Source: Michigan State University College of Agriculture and Natural Resources

Contact: Eileen Gianiodis, gianiod1@msu.edu

MSU College of Agriculture and Natural Resources Signs Long-Term Agreement with Northern Ireland College of Agriculture Food and Rural Enterprise for Student Exchange, Endowment

For the past two decades, Michigan State University (MSU) and Northern Ireland students have benefitted from a unique exchange program.
 
Representatives from the MSU College of Agriculture and Natural Resources (CANR) and the College of Agriculture Food and Rural Enterprise (CAFRE) in Northern Ireland recently re-signed an endowment and student exchange agreement that will extend the exchange program well into the future. The new agreement will extend the opportunity to more students and will include faculty and staff development opportunities.
 
“While the opportunity for traditional study abroad has always been a part of our agreement, the new agreement features more opportunities for faculty sabbaticals, collaborative research, transfer and exchanges of technical expertise,” said Kelly Millenbah, associate dean and director of academic and student affairs in the CANR.
 
More than 100 students have benefited from this exchange program to date, Millenbah said.
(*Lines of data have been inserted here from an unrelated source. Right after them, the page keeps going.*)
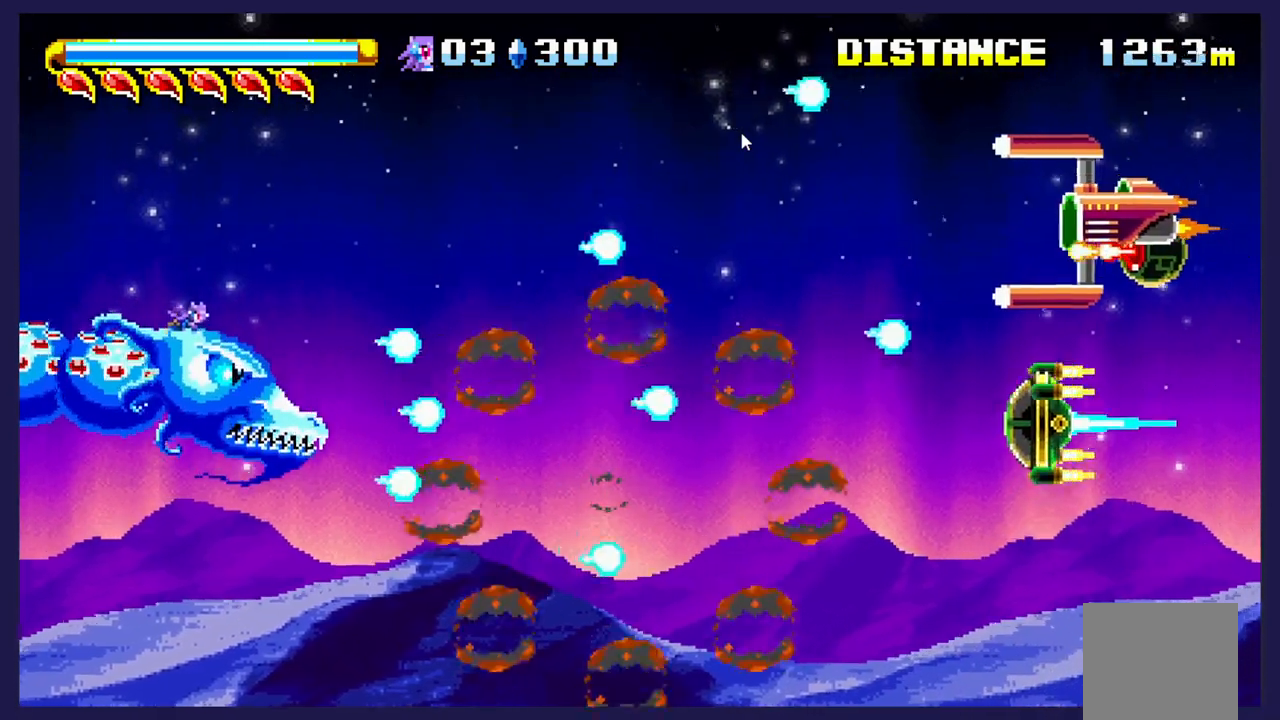
{"buttons": ["X"], "left_stick": "center", "events": [[33, "X", "down"], [83, "DPAD_UP", "up"], [117, "X", "up"], [183, "X", "down"], [250, "DPAD_DOWN", "down"], [267, "X", "up"], [333, "X", "down"], [417, "X", "up"], [433, "DPAD_DOWN", "up"], [483, "X", "down"]]}
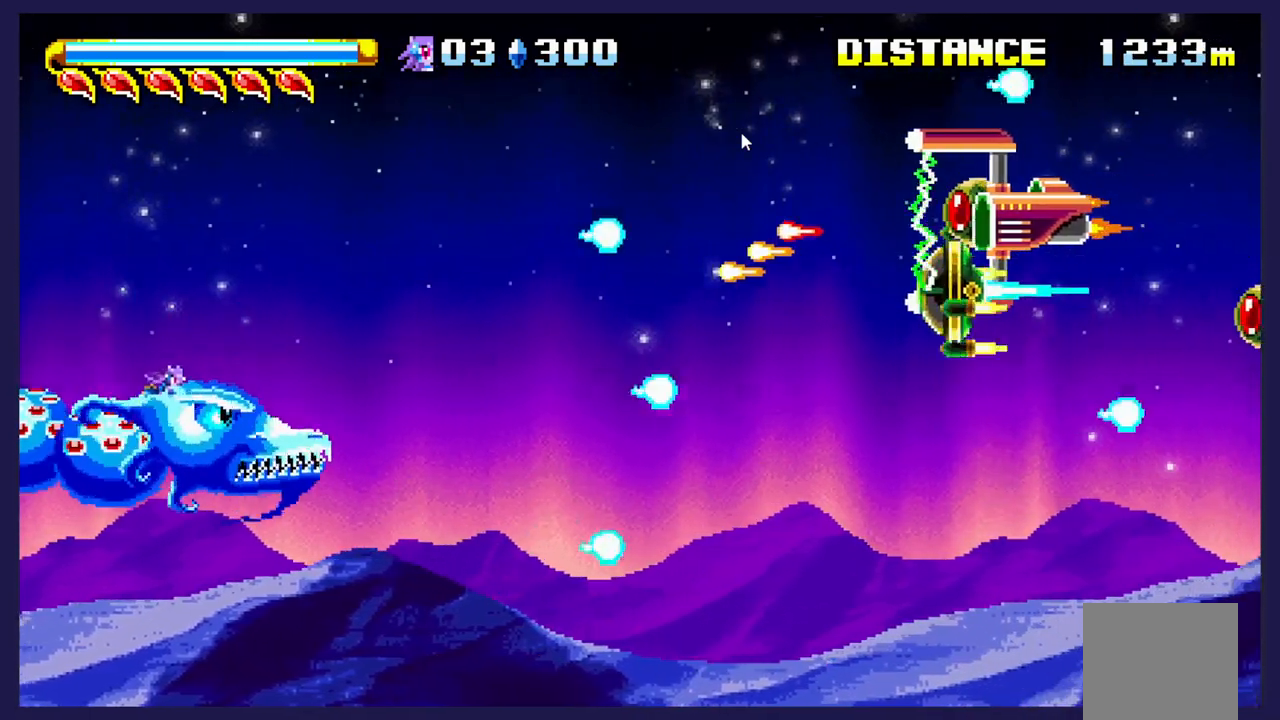
{"buttons": ["X", "DPAD_DOWN"], "left_stick": "center", "events": [[83, "X", "up"], [167, "DPAD_DOWN", "down"], [183, "X", "down"], [233, "X", "up"], [317, "DPAD_DOWN", "up"], [317, "X", "down"], [417, "X", "up"], [483, "DPAD_DOWN", "down"], [483, "X", "down"]]}
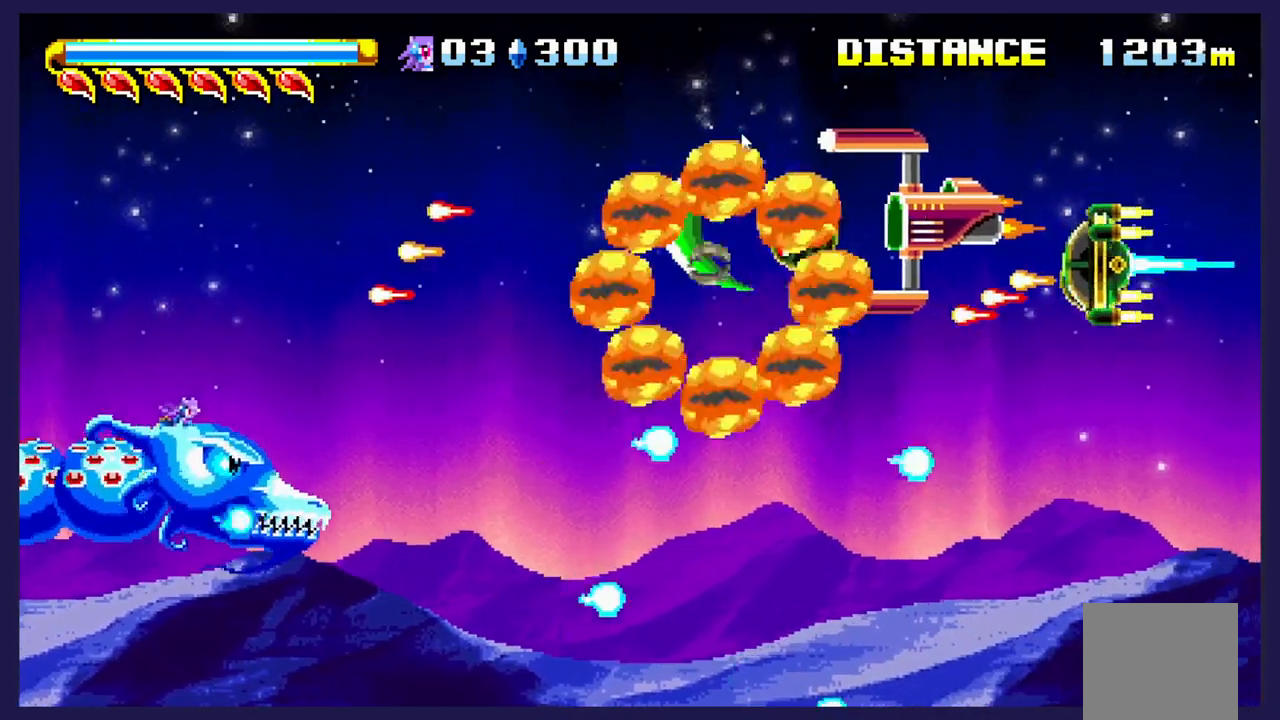
{"buttons": ["X", "DPAD_DOWN"], "left_stick": "center", "events": [[67, "X", "up"], [83, "DPAD_DOWN", "up"], [133, "X", "down"], [217, "X", "up"], [300, "X", "down"], [367, "X", "up"], [450, "X", "down"], [500, "DPAD_DOWN", "down"]]}
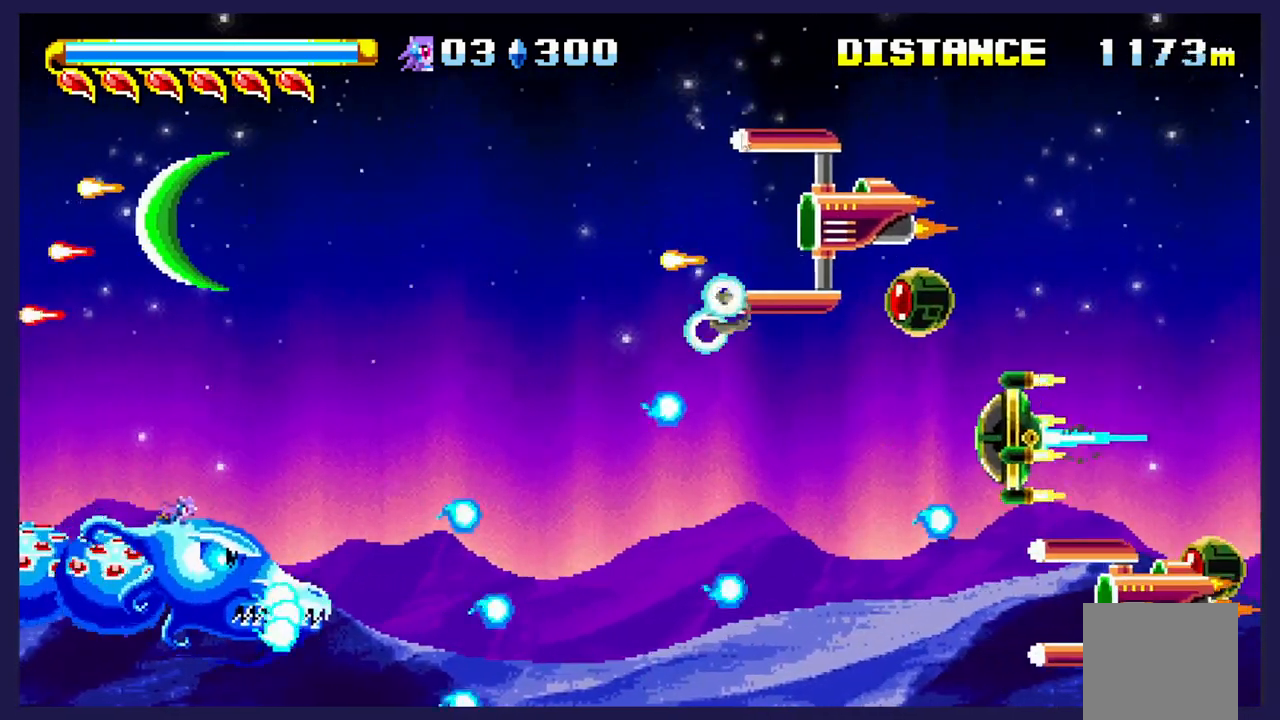
{"buttons": ["X"], "left_stick": "center", "events": [[117, "DPAD_DOWN", "up"]]}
The exchange agreement with CAFRE will provide the opportunity for more CANR students to study abroad.
 
“We are particularly interested in exploring possibilities for our Institute of Agricultural Technology students to study with CAFRE,” she said. “We’re really excited about the hands-on or experiential learning available at the CAFRE campuses.”
 
Studying abroad is an important part of university life, said Rhonda Crackel, CANR director of study abroad.
 
“Studying abroad can give students a new perspective on their major and provide them with country or culture-specific academic content not available here at home,” she said.
 
Crackel said students also benefit personally from studying abroad by stepping outside their comfort zones and seeing the world through the eyes of others. Students often form lasting friendships while abroad and may return home with a better understanding of themselves and their own culture.
 
“There is good reason this agreement has stood for 20 years. It’s more than a memorandum of understanding because it involves endowment and student exchange,” Millenbah said. “Both universities have strong agriculture programs and our students are successful. We’re proud to work with CAFRE on this well into the future.”